**Required action**
Go through the listing below. Copy each line that has the string "shoulder".

**Task material**

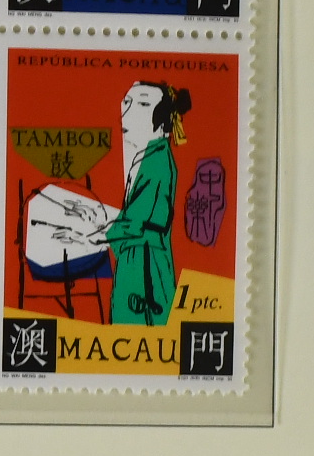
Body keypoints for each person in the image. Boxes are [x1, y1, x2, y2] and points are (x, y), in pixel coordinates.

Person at [24, 80, 190, 328]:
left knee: (142, 332)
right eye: (127, 102)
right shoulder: (146, 157)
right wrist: (96, 218)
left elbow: (139, 224)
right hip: (135, 260)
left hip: (147, 269)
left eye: (143, 104)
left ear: (163, 124)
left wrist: (88, 236)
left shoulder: (158, 162)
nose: (127, 111)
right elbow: (134, 217)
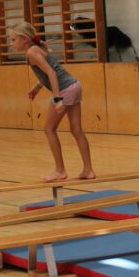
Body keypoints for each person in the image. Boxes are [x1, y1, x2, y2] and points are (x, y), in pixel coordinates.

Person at [8, 21, 95, 183]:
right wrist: (38, 86)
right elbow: (49, 72)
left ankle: (60, 171)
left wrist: (57, 99)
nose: (11, 43)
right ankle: (88, 170)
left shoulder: (32, 52)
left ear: (24, 39)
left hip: (65, 90)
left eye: (13, 40)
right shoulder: (36, 48)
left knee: (49, 129)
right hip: (74, 85)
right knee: (76, 130)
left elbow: (52, 73)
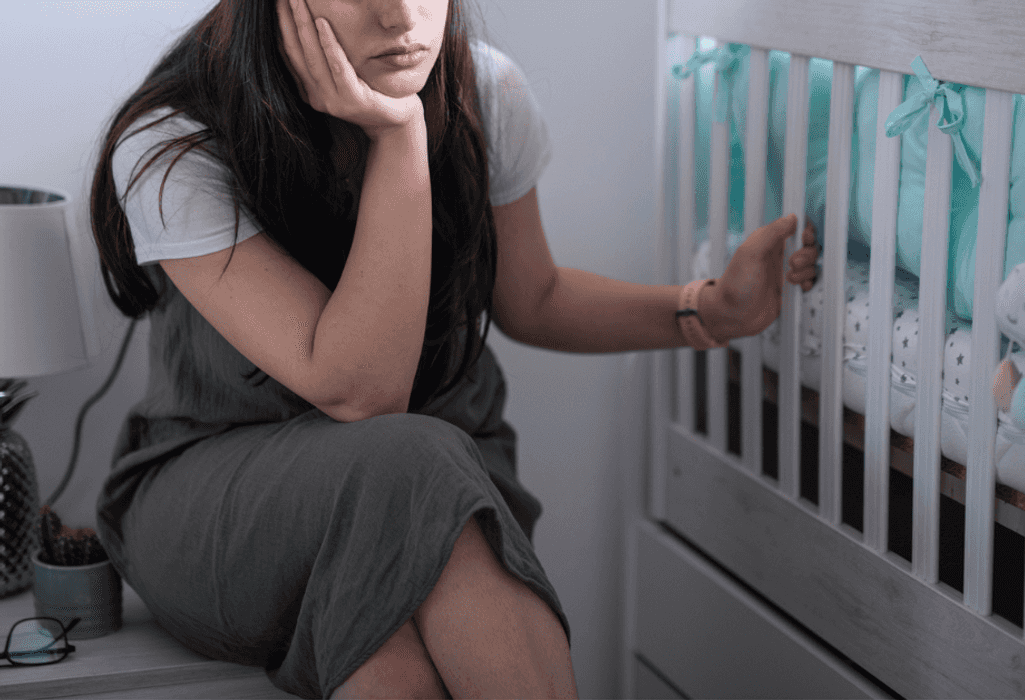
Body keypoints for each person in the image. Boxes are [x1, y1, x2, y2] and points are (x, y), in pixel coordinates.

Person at [88, 0, 820, 697]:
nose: (401, 17)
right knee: (413, 454)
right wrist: (400, 133)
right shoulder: (175, 138)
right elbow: (362, 392)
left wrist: (709, 309)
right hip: (228, 498)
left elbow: (531, 298)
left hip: (440, 478)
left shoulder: (483, 91)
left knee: (395, 679)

**Output for this task**
right shoulder: (146, 157)
left shoulder: (158, 162)
left shoulder: (32, 52)
right shoulder: (36, 48)
right shoulder: (175, 138)
left shoulder: (483, 91)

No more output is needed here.